One of my favorite subjects is factions and the nature if divisions within American politics, and especially with American political parties. Very smart polisci guy John Judis has a piece in the New Republic that includes an analysis of the current divisions with the nation Republican Party - especially among Republicans in the House of Representatives. Remember that since House members are elected from relatively small districts, they are more likely to represent smaller, more ideologically clear constituents.
Judis argues that the compromises Obama made in the recent fiscal cliff deal - where certain issues like sequestration and dealing with the debt ceiling were postponed for two months - were designed to allow him to exploit these divisions when it comes time to negotiate. We will see whether his analysis is correct soon enough, but for now this seems to be a good way to understand the nature of House Republican Caucus. Remember that a party in Congress is only powerful if they are unified. Democrats made gains in the recent election and if a dozen or so Republicans vote with them on issues where they are unified - they win.
Here's Judis' full article, and here is his look at the three key divisions within the party in the House:
There are at least three different
kinds of divisions that have become visible. First is between the Senate
and the House. Senate Republicans, who are in a minority, have proven
more amenable to compromise on fiscal issues. Unlike most Republican
House members, many senators can’t count on being re-elected by solid
Republicans majorities. McConnell himself comes from a state where
Democrats still hold most of the state offices.
Secondly, there is a regional division in
the party between the deep South, which contains many of the diehard
House Republicans, and the Republicans from the Northeast, industrial
Midwest, and the Far West. In the House vote on the fiscal cliff,
Republican House members from the deep South opposed it by 83 to 10,
while Republicans from the Northeast favored it by 24 to one, and those
from the Far West by 17 to eight. After the Republican leadership
refused to bring a Sandy hurricane relief bill to the floor before the
end of the session – effectively killing it – New York Republican Peter
King called on New York and New Jersey Republicans to withhold donations to the GOP. New Jersey Governor Chris Christe blew his top at the House Republicans.

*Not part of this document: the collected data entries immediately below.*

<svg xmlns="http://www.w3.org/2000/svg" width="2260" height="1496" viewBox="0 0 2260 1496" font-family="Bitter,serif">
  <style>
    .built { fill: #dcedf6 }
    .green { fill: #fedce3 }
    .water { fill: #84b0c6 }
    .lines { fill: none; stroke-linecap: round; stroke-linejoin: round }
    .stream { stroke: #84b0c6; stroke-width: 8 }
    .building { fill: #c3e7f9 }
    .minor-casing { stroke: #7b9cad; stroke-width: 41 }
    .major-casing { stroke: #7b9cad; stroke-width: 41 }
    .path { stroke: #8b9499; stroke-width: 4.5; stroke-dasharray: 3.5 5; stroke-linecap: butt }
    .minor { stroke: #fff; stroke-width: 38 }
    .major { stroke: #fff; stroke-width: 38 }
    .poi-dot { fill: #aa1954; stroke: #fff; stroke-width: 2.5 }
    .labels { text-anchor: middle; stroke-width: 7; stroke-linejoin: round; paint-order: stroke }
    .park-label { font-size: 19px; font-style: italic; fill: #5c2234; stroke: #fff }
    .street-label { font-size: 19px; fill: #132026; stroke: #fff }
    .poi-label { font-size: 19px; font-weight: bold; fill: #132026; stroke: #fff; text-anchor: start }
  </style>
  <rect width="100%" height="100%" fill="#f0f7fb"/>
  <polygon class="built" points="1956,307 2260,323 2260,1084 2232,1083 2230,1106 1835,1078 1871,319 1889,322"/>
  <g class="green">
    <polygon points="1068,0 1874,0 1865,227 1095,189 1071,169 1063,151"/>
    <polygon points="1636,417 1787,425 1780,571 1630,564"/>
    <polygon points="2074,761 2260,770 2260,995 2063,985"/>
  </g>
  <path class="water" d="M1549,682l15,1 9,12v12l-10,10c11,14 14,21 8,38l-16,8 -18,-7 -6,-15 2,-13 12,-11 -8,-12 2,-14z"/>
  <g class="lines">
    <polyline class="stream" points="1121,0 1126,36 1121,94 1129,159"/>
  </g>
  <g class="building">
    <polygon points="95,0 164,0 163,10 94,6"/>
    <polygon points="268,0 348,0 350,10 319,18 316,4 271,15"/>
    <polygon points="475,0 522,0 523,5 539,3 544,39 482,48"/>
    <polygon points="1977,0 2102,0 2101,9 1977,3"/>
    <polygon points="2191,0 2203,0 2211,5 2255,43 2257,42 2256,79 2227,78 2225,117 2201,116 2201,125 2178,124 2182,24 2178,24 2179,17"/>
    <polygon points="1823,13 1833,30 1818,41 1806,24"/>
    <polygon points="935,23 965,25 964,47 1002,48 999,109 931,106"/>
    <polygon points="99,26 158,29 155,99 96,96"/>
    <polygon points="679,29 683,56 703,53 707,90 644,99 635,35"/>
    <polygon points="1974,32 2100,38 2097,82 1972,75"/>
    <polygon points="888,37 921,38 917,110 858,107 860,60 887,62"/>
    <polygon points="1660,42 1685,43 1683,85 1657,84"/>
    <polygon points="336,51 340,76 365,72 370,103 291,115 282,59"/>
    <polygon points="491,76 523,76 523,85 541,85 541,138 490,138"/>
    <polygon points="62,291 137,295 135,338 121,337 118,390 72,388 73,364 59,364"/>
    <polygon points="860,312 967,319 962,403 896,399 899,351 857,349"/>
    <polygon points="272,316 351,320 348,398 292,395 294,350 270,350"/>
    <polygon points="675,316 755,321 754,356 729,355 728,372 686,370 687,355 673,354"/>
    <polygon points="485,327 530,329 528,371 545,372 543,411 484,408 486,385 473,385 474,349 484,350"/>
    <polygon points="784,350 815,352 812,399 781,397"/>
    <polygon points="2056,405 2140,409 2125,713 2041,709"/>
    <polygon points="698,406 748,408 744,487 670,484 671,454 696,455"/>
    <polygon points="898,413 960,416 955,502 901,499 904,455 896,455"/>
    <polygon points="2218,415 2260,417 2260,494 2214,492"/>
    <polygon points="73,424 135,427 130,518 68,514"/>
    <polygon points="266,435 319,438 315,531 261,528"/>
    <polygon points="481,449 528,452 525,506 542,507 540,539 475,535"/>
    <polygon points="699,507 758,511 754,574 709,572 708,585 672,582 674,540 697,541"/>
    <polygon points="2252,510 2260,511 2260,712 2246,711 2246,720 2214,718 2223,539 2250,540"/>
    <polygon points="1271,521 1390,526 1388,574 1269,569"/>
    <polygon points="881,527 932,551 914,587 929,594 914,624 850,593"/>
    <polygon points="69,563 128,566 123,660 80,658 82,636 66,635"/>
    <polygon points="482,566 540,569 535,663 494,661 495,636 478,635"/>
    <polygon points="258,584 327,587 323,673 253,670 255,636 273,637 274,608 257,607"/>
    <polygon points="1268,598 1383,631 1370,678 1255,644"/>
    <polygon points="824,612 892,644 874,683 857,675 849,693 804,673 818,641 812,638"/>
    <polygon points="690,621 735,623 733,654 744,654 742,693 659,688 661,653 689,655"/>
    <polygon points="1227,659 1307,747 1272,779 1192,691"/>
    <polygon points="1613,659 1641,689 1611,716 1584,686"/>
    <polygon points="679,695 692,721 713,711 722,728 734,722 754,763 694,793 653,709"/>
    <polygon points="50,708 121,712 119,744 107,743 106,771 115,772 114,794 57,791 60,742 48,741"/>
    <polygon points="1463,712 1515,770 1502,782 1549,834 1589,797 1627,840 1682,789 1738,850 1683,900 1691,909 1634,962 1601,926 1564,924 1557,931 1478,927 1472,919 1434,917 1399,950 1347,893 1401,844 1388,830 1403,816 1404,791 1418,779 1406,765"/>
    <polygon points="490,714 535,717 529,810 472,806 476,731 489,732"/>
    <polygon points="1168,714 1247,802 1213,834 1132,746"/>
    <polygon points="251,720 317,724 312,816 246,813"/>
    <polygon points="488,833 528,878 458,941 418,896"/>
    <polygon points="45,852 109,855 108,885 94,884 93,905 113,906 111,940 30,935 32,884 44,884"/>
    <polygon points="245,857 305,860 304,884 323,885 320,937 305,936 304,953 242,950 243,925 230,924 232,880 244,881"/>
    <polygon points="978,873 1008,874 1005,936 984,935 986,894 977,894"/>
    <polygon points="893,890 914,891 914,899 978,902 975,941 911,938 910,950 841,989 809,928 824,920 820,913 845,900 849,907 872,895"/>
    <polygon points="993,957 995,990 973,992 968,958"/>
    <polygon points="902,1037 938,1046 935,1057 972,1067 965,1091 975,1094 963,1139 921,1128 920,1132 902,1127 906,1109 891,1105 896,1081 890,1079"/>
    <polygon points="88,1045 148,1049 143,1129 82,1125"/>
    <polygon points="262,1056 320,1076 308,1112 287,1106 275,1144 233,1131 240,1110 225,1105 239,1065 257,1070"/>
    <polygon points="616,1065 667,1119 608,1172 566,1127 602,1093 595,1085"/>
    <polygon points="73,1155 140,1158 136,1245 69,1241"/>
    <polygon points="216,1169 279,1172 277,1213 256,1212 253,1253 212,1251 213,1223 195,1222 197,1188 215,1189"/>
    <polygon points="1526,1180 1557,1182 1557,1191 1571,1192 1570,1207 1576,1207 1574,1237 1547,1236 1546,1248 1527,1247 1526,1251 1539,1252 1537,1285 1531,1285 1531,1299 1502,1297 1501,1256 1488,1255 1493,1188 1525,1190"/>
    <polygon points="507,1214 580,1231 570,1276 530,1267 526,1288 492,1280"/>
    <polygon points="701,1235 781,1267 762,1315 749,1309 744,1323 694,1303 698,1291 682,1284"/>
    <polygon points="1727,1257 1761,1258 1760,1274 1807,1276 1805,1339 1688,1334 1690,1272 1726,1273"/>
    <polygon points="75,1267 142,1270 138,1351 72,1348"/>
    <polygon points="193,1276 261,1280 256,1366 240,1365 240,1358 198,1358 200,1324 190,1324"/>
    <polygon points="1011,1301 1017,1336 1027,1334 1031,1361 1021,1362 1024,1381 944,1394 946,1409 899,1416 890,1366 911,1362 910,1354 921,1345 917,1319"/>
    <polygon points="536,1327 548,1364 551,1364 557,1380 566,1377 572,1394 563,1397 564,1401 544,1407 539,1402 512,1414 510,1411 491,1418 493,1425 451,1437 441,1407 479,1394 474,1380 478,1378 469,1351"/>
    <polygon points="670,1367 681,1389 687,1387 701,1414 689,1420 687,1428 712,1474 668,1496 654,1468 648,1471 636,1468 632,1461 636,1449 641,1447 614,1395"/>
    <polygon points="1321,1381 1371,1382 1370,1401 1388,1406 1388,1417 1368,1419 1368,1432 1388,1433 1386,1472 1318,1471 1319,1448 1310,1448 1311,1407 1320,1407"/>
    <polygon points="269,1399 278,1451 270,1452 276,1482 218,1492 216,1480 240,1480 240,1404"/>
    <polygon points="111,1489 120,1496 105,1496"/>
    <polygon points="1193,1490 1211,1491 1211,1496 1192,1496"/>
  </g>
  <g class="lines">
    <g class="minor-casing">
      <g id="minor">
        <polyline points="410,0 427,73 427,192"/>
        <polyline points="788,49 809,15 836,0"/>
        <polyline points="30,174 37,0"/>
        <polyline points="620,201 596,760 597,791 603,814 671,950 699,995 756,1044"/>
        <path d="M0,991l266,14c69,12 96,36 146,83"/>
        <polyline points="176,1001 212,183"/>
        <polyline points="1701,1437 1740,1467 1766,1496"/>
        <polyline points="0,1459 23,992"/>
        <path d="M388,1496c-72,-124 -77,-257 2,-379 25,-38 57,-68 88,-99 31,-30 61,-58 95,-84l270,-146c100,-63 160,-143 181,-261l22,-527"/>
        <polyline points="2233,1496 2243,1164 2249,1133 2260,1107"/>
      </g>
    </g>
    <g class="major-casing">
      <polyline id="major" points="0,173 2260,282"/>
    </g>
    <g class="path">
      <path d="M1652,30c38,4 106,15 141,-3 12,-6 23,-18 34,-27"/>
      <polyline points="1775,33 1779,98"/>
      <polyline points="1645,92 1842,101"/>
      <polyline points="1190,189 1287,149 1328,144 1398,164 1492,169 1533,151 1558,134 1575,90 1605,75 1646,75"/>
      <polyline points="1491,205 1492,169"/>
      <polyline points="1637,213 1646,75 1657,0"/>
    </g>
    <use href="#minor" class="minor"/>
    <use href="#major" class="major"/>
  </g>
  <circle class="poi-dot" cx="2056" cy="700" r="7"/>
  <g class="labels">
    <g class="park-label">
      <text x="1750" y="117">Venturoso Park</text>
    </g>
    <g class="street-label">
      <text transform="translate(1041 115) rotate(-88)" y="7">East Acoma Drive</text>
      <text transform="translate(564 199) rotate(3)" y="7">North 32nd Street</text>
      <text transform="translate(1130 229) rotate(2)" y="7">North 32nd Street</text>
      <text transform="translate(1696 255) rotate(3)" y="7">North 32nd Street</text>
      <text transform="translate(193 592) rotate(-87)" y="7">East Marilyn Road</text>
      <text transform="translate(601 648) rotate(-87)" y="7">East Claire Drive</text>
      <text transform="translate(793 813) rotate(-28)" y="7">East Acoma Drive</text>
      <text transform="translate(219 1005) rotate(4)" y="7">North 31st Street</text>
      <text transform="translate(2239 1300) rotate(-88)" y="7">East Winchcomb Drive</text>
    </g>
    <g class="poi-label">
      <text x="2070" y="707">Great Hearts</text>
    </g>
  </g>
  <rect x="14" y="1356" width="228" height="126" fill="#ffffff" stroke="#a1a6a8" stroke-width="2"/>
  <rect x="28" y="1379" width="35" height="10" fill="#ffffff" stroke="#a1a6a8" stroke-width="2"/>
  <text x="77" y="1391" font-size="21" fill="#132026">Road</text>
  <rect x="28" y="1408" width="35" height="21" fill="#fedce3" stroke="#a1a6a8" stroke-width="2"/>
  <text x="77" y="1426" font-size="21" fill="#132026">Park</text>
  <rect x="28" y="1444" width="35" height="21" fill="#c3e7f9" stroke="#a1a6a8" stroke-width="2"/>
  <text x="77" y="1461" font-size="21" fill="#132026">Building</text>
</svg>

Third, there is a division among Republican lobbies, political
organizations and interest groups that surfaced in the wake of the
election and once again this week. It’s not easy to define, but it runs
between pro-business conservatives, on the one hand, and the right-wing
libertarians of the Tea Party and Club for Growth and their billionaire
funders. Grover Norquist and Americans for Tax Reform gave their approval the
Senate bill. The Chamber of Commerce grudgingly endorsed the final
bill, and the National Federation of Independent Business said the tax
provisions were acceptable. The Club for Growth, the Koch Brothers’

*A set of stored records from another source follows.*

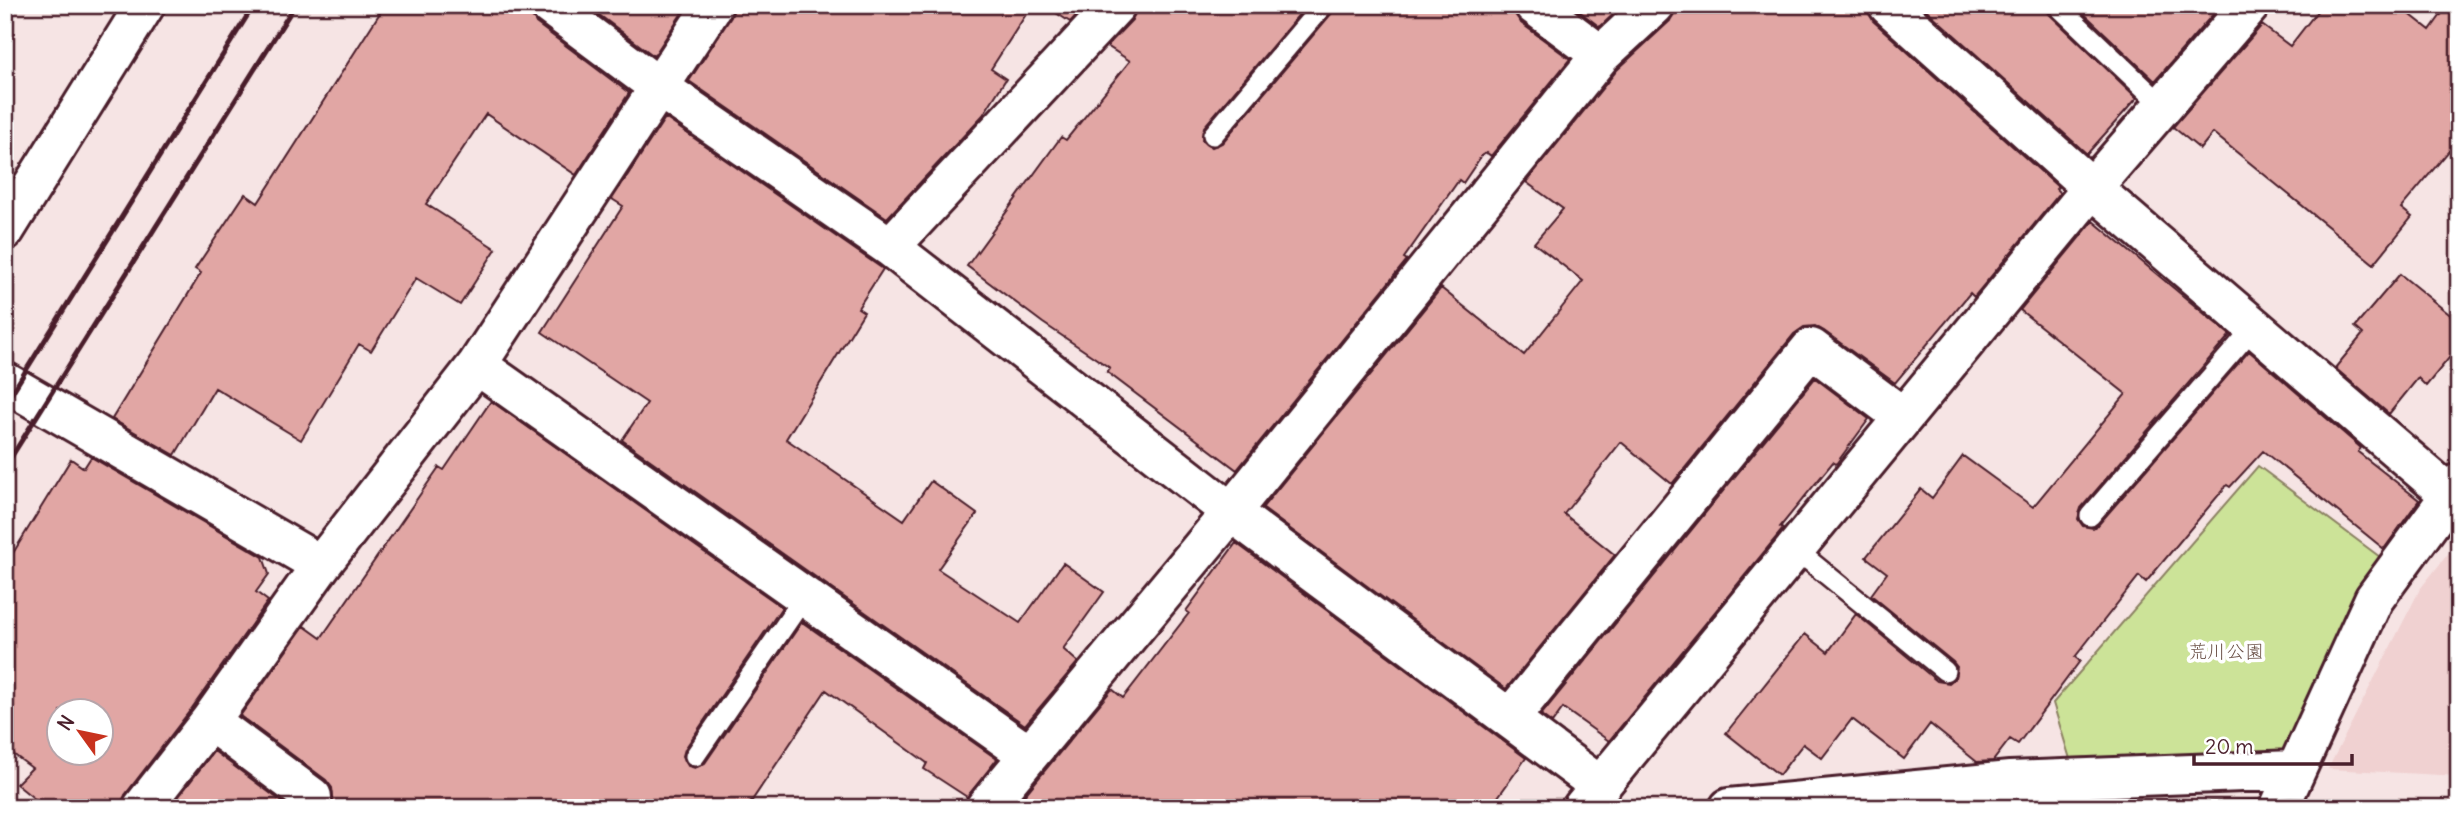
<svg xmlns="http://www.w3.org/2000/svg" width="2464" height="813" font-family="Delius,'Klee One',sans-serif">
<rect width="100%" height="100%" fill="#f6e4e4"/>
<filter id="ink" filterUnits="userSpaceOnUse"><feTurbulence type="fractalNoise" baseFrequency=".0143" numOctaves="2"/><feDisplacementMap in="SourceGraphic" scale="14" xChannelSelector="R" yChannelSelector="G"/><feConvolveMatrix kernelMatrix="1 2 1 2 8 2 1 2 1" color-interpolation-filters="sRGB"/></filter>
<g filter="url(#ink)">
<!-- built -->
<path fill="#f0d1d1" d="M2459,540V776L2328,769L2420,589Z"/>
<!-- green -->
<path fill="#cce398" stroke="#8b8162" stroke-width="2" d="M2258,466L2384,560L2283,751L2070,759L2053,703Z"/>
<!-- building -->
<path fill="#e1a6a4" stroke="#4a1f2b" stroke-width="2" fill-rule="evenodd" d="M385,5H528L536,23L629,93L576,175L486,114L426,204L496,249L460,305L416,278L371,351L359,344L301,440L215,388L175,455L112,419L201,273L195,269L245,194L258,203Z
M586,5H687L654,56Z
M735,5H1032L991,69L1006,79L983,115L887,218L689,81L731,17Z
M1044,5H1086L1070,22Z
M1137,5H1307L1204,127L1202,140L1212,147L1222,143L1332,13L1335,5H1513L1521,23L1570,59L1491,156L1487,153L1482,155L1463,183L1459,180L1404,258L1407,260L1237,470L1107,372L1110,368L1043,323L967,266L1061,137L1066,140L1130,61L1107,46L1132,20Z
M1571,5H1623L1600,27Z
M1676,5H1867L1873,21L2058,187L2056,189L2060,193L1974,297L1970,293L1895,383L1824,331L1815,326L1804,327L1794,334L1672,484L1621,442L1564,514L1615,555L1506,689L1262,508L1441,288L1524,355L1583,281L1534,243L1563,209L1526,182L1617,70L1670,21Z
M1921,5H2045L2049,14L2137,98L2087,154Z
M2075,5H2221L2155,81Z
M2322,5H2398L2430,30L2448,5H2459V139L2401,208L2412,217L2374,264L2213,133L2200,149L2173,127L2262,25L2290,46Z
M665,118L883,269L858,308L864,312L786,439L904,520L931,481L977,514L938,569L1020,623L1063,563L1104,592L1063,649L1078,662L1025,725L622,440L647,403L542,332L623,206L612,199Z
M2093,221L2230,335L2081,508L2078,519L2083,526L2093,528L2099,524L2249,351L2361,448L2358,452L2419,500L2384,549L2263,451L2230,487L2227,485L2146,582L2139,576L2075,657L2080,661L2018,744L2010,739L1993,761L1977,762L1930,724L1904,759L1852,719L1822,758L1803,744L1779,775L1726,733L1805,634L1828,652L1856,614L1937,681L1949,683L1955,678L1957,667L1953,662L1871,595L1887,573L1866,557L1921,489L1932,498L1963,456L2033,507L2126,394L2020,310Z
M2400,274L2459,322V346L2426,386L2418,378L2389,414L2335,368L2363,334L2355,327Z
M1815,378L1869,419L1836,464L1833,462L1780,527L1783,529L1609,741L1563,708L1552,723L1541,715Z
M491,401L782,607L685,749L683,756L688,766L695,768L705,763L802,622L997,759L967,797L924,769L927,763L826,690L747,808H334L332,788L326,780L240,716L304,626L321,638L439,467L444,470Z
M91,457L263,557L269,574L256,592L268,601L192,708L125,795L121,808H46L16,784L32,768L5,748V566L71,459L84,468ZM60,711H102V753H60Z
M1236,543L1526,758L1490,808H1014L1112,689L1123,698L1189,613L1186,611Z
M214,751L290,808H170Z"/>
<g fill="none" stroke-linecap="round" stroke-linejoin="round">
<defs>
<path id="service" d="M2057,5L2163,106
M1213,135L1323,5
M2090,516L2254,327
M1795,549L1945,671
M695,756L805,596"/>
<path id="minor" d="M549,5L660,88L890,247L1231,512L1599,785
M1534,5L1601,55
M1888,5L2092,188L2449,494
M890,247L1116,5
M477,365L1029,755
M5,382L321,565
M1510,718L1811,348L1903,417
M210,721L312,797V808
M142,808L210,721L321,565L477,365L713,5
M985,808L1231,512L1601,55L1655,5
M1582,808L2092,188L2250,5
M1729,808L2010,781L2294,770
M2279,808L2374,599L2459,483"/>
<path id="tertiary" d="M5,230L145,5"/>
</defs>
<!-- service casing -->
<use href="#service" stroke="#4a1f2b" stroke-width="24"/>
<!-- minor casing -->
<use href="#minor" stroke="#4a1f2b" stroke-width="44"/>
<!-- tertiary casing -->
<use href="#tertiary" stroke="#4a1f2b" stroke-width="44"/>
<!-- service -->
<use href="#service" stroke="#fff" stroke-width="19"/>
<!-- minor -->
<use href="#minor" stroke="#fff" stroke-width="38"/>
<!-- tertiary -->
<use href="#tertiary" stroke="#fff" stroke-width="38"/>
<!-- rail -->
<path stroke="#4a1f2b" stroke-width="5" d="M5,404L254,5
M5,467L295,5
M2082,808L2291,800L2459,804"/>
</g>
</g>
<g text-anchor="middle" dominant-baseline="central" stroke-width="7" stroke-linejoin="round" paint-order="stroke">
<!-- park labels -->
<g font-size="19" fill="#6a5046" stroke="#fff">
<text x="2226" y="651">荒川公園</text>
</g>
</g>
<!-- margin -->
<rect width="2464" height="813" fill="none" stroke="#fff" stroke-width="28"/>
<rect x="14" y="14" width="2436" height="785" fill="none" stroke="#4a1f2b" stroke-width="2.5" filter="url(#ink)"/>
<!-- north arrow -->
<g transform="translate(80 732) rotate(303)"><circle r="33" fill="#ffffff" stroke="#b7a5aa" stroke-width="2"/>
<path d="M0-5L12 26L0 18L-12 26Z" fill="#c8321e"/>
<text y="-10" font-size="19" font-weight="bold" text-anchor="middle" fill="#4a1f2b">N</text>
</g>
<!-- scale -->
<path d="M2194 754v10h158v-10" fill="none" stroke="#4a1f2b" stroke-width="3.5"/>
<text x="2205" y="754" font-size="21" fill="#4a1f2b" stroke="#ffffff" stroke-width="5" paint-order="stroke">20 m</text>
</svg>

Americans for Prosperity, FreedomWorks (which itself has fallen under
the sway of its most ideological elements), and the Tea Party Patriots
opposed any compromise.
These divisions don’t necessarily augur the kind of formal split that
wrecked the Whig Party in the 1850s. Nor do they suggest widespread
defection of Republicans into the Democratic Party as happened during
the 1930s. There is still far too much distance between, say, McConnell
and Democratic Majority Leader Harry Reid. But they do suggest that a
process of erosion is under way that will weaken the Republicans’
ability to maintain a united front against Democratic initiatives. That
could happen in the debates over the sequester and debt ceiling if Obama
and the Democrats make the kind of public fuss that they did over
fiscal cliff.
This analysis applies only to Republicans in the US House. Texas Republicans are far more unified, so we will see little division among members of the Texas delegation - they are ideologically very similar. Same goes for the Texas House, though the nature of local issues makes divisions far more likely in the Texas Legislature, but - with some exceptions - for local policy reasons, not ideological ones. So this analysis does not apply to internal state politics.